(Records contained in a dataset)
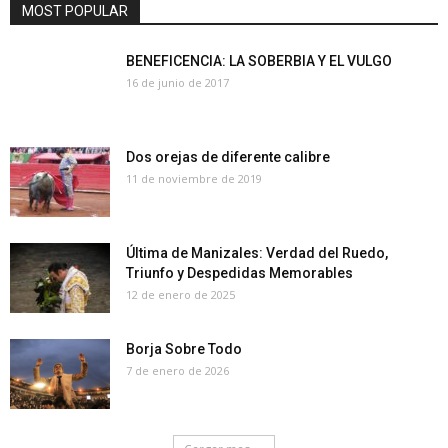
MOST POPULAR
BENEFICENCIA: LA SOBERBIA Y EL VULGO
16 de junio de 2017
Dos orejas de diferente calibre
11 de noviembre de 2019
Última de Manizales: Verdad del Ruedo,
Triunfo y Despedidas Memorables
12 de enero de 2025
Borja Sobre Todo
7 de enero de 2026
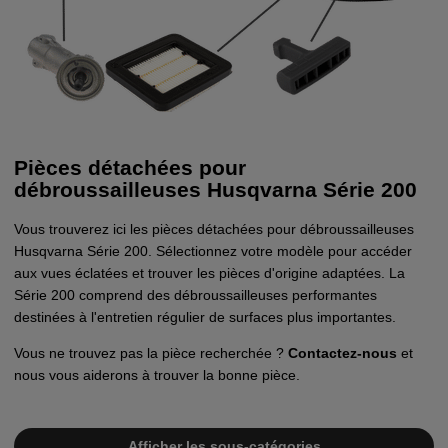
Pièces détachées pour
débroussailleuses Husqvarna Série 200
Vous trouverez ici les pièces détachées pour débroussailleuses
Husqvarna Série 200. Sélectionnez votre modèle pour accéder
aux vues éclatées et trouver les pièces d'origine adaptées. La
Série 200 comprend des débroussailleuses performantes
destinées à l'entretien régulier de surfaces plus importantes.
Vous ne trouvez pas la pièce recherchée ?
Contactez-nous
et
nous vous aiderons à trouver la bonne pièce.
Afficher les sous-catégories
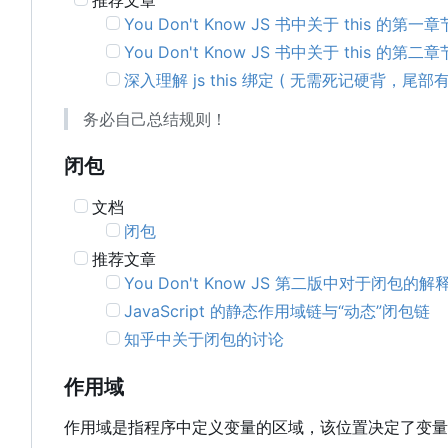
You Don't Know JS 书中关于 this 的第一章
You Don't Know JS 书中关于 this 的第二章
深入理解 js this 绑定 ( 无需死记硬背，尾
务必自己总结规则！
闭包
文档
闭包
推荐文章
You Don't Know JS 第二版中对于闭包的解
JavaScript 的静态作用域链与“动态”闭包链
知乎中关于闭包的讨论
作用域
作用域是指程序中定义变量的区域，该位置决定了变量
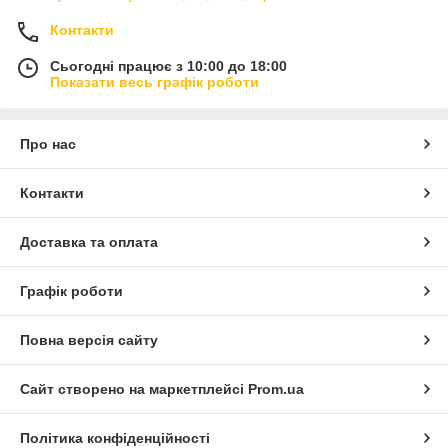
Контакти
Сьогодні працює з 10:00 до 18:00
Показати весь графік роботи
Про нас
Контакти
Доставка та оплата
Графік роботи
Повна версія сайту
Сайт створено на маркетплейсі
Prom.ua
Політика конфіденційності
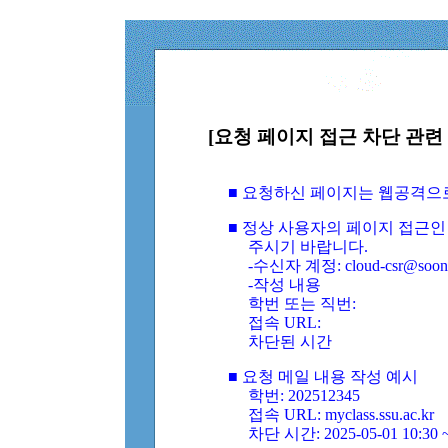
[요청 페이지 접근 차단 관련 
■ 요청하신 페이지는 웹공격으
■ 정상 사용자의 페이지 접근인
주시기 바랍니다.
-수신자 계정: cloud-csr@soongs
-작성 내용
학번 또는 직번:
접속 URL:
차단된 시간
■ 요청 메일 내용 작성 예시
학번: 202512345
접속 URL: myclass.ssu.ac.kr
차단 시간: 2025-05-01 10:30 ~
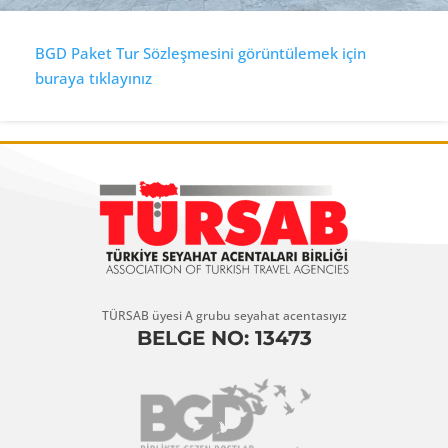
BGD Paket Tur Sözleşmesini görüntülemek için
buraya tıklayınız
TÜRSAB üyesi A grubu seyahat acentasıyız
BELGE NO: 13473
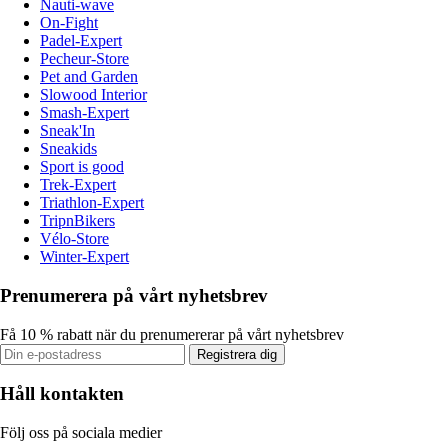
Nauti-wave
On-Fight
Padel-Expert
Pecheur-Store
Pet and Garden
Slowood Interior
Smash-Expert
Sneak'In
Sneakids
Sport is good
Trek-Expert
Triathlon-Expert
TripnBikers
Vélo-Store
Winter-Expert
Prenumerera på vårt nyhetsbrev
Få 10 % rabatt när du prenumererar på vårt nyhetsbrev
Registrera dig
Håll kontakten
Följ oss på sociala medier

---

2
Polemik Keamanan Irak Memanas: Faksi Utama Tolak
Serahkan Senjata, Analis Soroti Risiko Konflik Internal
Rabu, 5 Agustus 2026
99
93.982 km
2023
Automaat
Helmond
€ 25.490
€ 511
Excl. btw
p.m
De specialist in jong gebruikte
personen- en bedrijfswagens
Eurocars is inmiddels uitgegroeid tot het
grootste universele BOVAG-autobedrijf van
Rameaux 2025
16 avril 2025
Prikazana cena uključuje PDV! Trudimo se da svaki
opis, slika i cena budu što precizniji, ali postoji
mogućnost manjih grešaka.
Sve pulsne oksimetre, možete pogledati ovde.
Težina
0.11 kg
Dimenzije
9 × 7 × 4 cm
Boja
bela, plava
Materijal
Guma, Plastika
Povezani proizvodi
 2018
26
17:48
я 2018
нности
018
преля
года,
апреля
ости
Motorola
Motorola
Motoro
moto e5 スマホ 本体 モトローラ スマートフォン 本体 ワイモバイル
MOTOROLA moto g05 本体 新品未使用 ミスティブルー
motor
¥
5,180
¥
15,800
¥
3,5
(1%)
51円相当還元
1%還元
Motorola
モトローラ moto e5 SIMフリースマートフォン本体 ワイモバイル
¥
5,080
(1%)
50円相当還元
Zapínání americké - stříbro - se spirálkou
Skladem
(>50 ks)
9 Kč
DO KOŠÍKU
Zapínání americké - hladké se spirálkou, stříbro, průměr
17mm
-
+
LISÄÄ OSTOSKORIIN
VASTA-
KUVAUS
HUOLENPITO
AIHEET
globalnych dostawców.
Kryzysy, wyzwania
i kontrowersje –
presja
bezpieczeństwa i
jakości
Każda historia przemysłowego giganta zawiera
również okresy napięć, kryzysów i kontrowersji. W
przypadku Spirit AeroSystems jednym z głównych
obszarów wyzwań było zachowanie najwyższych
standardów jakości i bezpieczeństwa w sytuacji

Your assignment
From the entries above, list each line with "Expert" in it.

Task output
Padel-Expert
Smash-Expert
Trek-Expert
Triathlon-Expert
Winter-Expert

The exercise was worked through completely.